La dose d’un autre

 

C’est une vraie galère d’obtenir un rendez-vous de vaccination contre la variole du singe. Ce qui est à la fois rassurant et frustrant. Rassurant parce cela montre que les populations à risque, qu’on pourrait grossièrement résumer, actuellement, aux LGBT sous Prep, se sont jetés sur les créneaux disponibles, sont très volontaires pour contenir l’épidémie, prennent leurs responsabilités avant que les cas ne s’étendent à des hétéros puis à la population générale. Mais frustrant parce qu’il n’y a manifestement pas assez de moyens mis en face. Et une communication flinguée, comme souvent quand il s’agit de santé.

 

 

« Les nouveaux créneaux sont ouverts chaque vendredi pour la semaine suivante ». Résultat des courses : aucun créneau disponible pour la semaine suivante, et des créneaux disponibles en août et en septembre, pile aux moments où je ne suis pas à Lyon. Je vais aller choper ma première dose à Paris, faute de solutions, en profitant d’un de mes déplacements là-bas. Mais je n’ai rien en vue, pour le moment, pour la deuxième dose, 28 jours plus tard. Ça va encore se terminer comme ça : en bricolage de doses réservées ici ou là selon mes déplacements à Paris ou ailleurs, comme pour le covid, histoire de coller au schéma « première dose + deuxième dose 28 jours plus tard ». Limite je vais devoir faire une heure d’autoroute jusqu’à Grenoble pour choper ma deuxième dose, à la fin… et du coup probablement la piquer à un grenoblois qui en aurait eu tout autant besoin que moi. La dose d’un autre. J’ai honte d’aller piquer des doses destinées à la population d’une autre ville, d’une autre région, parce que la mesure du besoin n’a pas été prise dans ma propre ville, qu’on a diffusé le vaccin au compte-goutte, traîné des pieds pour ouvrir les centres de vaccination.

 

Pendant ce temps, toujours pas beaucoup de transparence du côté des autorités sanitaires sur la disponibilité des doses et l’évolution de la situation. Bientôt les premiers cas seront déclarés chez des personnes hors des « populations à risque », et ce sera un scandale largement médiatisé, et les homos seront montrés du doigt, comme pour le VIH, pour avoir été la première population touchée.

 

 

Et déjà, pour tout le monde, même au sein de la communauté LGBT, ça semble se définir comme une maladie de pédés et de travailleuses et travailleurs du sexe, sous-entendu une maladie honteuse, une chtouille due à la promiscuité et à la fréquentation des bordels et des partouzes, un truc d’irresponsables, de gens dégoûtants et vicieux qui l’ont bien cherché, bref la stigmatisation et le slut shaming sont au top… Alors que la variole du singe n’est pas une IST, mais une maladie contagieuse qui se propage notamment par contact de la peau. Contact qui peut donc survenir largement en-dehors du sexe. Mais non, laissons donc les pédés se contaminer largement tout l’été, ça se tassera à la rentrée, les gars. Jusqu’à, pour reprendre ce tweet, que des parents d’enfants en bas âge se rendent compte avec horreur que la « deuxième varicelle » déclarée par leur bambin n’est pas une varicelle…

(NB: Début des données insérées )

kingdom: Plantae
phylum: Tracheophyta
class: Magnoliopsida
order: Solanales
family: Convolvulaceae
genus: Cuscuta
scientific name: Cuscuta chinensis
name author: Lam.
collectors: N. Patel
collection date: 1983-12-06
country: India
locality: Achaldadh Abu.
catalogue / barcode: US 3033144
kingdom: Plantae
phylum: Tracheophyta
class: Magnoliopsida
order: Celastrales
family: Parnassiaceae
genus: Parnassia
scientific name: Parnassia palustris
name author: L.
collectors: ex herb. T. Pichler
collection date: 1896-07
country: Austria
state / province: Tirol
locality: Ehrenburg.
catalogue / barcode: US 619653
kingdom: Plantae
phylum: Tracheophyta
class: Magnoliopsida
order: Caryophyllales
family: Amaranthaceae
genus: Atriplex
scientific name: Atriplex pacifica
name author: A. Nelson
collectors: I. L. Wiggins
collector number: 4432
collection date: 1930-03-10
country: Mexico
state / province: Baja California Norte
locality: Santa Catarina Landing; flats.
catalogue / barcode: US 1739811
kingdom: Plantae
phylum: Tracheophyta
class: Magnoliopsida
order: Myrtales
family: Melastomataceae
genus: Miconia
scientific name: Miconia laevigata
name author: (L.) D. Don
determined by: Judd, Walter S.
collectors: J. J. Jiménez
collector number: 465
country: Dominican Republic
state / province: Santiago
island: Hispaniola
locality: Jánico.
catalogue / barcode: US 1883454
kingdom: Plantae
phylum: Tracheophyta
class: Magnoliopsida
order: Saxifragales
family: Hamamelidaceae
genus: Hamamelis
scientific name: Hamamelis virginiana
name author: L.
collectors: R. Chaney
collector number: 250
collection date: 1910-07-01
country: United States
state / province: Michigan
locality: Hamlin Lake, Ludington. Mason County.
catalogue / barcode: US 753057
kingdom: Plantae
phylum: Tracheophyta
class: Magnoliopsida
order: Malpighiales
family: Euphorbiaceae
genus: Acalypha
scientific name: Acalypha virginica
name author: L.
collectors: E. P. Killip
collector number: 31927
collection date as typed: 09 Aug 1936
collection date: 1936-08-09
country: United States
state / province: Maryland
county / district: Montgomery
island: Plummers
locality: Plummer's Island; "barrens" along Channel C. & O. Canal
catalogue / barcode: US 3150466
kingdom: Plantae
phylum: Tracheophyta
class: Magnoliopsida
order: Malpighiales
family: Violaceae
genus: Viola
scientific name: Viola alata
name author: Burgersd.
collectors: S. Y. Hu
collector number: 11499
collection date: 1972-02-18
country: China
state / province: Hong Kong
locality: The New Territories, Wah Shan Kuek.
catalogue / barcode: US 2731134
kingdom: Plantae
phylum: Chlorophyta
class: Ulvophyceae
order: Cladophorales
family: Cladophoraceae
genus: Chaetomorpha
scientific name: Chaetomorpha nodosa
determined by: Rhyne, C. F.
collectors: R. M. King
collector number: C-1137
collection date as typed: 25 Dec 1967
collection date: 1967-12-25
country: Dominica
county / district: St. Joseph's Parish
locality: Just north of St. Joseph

2 thoughts on “La dose d’un autre

  1. Matoo

    juillet 19, 2022 at 7:13

    Le discours est tout de même subtil quand je vois nos amis pédales s’écharper sur les internets, avec ceux qui recommandent assez sagement l’abstinence pendant quelques semaines (ou les trucs les plus exposés et multi-partenaires), et ceux qui tout aussi sages engueulent le gouvernement et son inaction (on est tous d’accord), ceux qui veulent pointer le truc gay car c’est une réalité (mais pas du tout une finalité) et que ça permet aux concernés d’être au jus, ceux qui voudraient qu’on en parle pas du tout pour ne pas stigmatiser. Bref, comme d’hab, tout ce vaut selon le dosage, le contexte et à qui on parle. 😀 Et le slut-shaming qui me fout tellement en rogne !!!

    • Vinsh

      juillet 20, 2022 at 3:00

      C’est triste parce que ça finit vite par tourner autour de ça, de l’abstinence, alors que le vaccin existe, et qu’on est tous tiraillés entre l’envie de profiter de notre été et l’envie de préserver l’image d’une communauté « responsable ». Franchement, me dire que je vais flipper et « rester sage » jusqu’en octobre ou novembre, ça me fout le seum, je dois l’avouer.
      Mais ça passerait mieux si on n’avait pas déjà un vaccin sous la main : là on se dit qu’on pourrait s’éviter les symptômes, la contagion et la crise sanitaire, mais qu’on n’a juste pas assez de doses ou pas assez de personnes disponibles pour les administrer, ça rend fou.